# The task
Only a number is wanted: how many lines of the entries include the string "Fuel"?

# Data for processing
------------------------------------------------------------

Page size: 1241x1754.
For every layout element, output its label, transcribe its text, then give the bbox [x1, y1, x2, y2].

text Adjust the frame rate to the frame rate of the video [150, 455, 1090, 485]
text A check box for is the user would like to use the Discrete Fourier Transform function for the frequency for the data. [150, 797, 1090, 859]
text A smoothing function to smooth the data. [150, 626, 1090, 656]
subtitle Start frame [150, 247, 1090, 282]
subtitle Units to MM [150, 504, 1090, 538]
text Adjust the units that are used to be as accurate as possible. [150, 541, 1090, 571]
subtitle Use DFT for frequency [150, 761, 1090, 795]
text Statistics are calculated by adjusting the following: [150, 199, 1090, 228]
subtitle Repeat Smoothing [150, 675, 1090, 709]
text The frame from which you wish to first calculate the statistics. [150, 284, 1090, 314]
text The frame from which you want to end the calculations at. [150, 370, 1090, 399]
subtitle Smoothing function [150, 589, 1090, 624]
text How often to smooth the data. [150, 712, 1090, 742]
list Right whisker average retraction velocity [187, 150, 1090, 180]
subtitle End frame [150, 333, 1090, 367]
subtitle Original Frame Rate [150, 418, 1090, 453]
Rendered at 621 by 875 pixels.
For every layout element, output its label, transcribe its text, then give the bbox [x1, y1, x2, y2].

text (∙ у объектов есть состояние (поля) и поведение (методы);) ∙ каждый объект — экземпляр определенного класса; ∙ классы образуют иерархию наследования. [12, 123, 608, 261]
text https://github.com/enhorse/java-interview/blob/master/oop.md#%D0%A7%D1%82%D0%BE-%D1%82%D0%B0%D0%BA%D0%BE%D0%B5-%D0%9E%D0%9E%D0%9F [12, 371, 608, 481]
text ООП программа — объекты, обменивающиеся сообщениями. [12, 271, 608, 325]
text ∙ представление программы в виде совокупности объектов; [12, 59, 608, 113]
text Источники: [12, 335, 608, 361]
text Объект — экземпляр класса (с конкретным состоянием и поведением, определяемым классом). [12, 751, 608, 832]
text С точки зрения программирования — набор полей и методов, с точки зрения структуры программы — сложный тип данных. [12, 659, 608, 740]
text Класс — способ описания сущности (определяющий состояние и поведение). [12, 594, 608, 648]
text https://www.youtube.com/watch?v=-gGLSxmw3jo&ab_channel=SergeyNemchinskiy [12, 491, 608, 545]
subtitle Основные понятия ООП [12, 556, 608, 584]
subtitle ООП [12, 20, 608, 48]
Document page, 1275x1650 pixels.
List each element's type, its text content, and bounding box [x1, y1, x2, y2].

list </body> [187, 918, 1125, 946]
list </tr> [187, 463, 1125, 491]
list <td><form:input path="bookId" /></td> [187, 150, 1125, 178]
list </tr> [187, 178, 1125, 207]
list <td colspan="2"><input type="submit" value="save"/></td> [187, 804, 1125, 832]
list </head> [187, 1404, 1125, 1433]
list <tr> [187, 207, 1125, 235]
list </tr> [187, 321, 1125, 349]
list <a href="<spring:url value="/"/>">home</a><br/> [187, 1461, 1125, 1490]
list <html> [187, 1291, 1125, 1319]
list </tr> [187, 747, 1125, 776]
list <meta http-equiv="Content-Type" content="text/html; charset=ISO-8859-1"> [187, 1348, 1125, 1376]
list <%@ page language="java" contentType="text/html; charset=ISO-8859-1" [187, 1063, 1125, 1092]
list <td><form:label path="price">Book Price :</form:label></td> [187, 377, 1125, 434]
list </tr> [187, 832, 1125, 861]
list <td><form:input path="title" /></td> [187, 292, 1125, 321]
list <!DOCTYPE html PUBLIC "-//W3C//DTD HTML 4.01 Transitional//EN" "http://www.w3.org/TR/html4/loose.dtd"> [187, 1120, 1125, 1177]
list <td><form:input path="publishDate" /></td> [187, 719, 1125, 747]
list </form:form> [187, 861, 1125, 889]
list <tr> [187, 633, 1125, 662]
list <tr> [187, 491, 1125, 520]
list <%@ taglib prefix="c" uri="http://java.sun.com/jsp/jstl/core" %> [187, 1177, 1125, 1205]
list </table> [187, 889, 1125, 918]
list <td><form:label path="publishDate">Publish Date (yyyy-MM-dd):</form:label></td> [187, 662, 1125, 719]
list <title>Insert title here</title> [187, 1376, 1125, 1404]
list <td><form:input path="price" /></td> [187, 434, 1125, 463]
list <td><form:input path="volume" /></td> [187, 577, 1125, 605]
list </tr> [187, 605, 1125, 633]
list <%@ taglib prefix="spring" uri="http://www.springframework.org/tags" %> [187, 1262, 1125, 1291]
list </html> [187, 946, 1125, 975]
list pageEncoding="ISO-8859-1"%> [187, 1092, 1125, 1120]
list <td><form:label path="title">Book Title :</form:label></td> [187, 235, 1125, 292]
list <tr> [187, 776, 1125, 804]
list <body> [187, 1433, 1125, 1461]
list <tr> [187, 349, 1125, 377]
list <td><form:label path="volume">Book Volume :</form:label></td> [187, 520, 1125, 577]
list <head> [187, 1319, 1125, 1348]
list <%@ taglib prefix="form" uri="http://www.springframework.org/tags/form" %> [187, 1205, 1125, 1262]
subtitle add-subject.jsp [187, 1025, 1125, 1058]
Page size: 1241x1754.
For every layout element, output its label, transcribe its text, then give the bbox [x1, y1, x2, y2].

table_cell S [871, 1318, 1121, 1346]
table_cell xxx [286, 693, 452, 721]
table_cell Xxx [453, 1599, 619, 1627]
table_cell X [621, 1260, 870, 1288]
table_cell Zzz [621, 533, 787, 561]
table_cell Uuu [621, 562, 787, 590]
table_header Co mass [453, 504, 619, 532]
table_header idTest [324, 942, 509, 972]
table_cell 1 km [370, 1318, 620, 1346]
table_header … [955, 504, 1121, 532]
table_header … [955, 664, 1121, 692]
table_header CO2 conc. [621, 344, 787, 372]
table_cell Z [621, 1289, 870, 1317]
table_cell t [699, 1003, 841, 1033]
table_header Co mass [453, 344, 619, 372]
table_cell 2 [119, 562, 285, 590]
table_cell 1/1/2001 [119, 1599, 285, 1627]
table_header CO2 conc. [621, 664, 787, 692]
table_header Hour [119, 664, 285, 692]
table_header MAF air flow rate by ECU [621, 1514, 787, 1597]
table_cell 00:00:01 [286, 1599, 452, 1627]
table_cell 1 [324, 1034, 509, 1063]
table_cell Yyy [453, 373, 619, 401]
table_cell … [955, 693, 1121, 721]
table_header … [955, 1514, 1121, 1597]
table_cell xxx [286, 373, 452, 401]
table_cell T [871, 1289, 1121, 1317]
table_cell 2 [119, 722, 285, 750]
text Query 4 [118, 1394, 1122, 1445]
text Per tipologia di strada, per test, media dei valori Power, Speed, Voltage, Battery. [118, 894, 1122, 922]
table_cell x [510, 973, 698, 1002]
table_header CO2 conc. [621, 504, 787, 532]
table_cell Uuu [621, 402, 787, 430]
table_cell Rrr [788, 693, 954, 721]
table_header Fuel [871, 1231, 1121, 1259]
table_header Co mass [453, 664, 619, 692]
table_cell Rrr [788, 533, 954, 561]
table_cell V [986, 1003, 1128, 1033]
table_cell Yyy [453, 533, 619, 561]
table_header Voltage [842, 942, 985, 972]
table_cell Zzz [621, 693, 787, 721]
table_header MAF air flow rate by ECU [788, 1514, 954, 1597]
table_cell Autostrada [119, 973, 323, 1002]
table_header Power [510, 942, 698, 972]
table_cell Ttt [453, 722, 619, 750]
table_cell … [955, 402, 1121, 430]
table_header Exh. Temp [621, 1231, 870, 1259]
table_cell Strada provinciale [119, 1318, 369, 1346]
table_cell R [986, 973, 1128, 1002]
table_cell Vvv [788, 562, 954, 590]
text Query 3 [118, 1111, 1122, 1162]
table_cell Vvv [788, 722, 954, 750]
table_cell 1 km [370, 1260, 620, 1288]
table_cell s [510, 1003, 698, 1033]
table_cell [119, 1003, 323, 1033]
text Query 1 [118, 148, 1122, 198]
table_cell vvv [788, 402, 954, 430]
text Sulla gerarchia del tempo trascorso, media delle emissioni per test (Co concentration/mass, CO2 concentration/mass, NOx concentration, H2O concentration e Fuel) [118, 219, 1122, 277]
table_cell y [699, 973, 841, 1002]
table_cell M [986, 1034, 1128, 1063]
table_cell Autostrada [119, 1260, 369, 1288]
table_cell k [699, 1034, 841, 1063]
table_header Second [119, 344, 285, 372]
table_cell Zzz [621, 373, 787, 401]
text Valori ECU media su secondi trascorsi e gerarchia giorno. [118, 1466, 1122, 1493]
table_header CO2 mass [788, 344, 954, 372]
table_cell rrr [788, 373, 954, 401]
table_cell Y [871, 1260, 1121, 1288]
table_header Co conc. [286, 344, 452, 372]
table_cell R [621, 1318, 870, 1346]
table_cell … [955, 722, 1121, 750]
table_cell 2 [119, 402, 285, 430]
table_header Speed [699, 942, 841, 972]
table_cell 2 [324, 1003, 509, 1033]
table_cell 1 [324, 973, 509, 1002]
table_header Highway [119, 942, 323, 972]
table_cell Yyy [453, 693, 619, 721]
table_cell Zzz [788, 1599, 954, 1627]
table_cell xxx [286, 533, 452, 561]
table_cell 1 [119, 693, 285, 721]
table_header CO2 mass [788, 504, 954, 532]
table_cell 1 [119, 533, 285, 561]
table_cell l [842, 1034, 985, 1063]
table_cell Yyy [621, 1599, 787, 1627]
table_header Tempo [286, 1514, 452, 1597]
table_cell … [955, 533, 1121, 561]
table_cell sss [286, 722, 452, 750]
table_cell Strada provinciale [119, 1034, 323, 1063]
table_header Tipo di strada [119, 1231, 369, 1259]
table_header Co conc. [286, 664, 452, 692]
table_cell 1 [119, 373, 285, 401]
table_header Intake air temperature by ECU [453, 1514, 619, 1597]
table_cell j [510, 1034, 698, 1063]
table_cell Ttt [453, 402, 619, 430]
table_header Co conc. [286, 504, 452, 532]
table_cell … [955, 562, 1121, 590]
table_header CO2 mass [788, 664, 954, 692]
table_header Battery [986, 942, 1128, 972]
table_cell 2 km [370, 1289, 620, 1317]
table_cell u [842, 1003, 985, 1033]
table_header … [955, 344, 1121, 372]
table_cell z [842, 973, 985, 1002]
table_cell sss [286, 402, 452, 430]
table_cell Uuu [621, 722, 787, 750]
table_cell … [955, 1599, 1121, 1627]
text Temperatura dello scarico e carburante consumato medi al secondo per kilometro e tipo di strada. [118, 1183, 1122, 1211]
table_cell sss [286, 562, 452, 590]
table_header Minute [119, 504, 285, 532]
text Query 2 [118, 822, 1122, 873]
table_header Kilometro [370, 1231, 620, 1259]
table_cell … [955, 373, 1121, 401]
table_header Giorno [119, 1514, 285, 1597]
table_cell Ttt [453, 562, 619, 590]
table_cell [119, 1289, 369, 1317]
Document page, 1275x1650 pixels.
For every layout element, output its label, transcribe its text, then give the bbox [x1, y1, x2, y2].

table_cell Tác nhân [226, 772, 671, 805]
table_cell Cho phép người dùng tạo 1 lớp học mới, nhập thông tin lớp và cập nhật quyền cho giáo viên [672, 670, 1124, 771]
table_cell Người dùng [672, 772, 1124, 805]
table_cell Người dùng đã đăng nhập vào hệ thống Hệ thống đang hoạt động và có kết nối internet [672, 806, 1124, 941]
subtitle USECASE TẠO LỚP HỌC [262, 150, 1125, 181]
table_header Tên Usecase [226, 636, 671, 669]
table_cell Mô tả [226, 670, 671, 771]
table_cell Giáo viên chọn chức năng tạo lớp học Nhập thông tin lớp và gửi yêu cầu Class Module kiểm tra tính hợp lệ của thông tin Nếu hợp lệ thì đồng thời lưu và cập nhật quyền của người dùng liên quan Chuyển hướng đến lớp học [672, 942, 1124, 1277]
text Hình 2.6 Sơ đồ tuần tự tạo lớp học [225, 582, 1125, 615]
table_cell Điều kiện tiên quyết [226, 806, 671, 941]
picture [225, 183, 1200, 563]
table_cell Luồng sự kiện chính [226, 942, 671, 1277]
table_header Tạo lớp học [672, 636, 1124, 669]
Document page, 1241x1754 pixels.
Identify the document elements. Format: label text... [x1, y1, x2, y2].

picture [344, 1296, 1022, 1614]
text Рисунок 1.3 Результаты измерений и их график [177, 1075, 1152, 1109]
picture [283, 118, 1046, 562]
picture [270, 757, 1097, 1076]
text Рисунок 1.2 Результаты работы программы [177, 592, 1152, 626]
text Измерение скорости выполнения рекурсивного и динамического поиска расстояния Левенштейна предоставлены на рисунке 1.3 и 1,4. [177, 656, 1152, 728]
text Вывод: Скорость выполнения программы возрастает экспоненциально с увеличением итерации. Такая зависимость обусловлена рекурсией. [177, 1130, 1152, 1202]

------------------------------------------------------------

# Task answer
2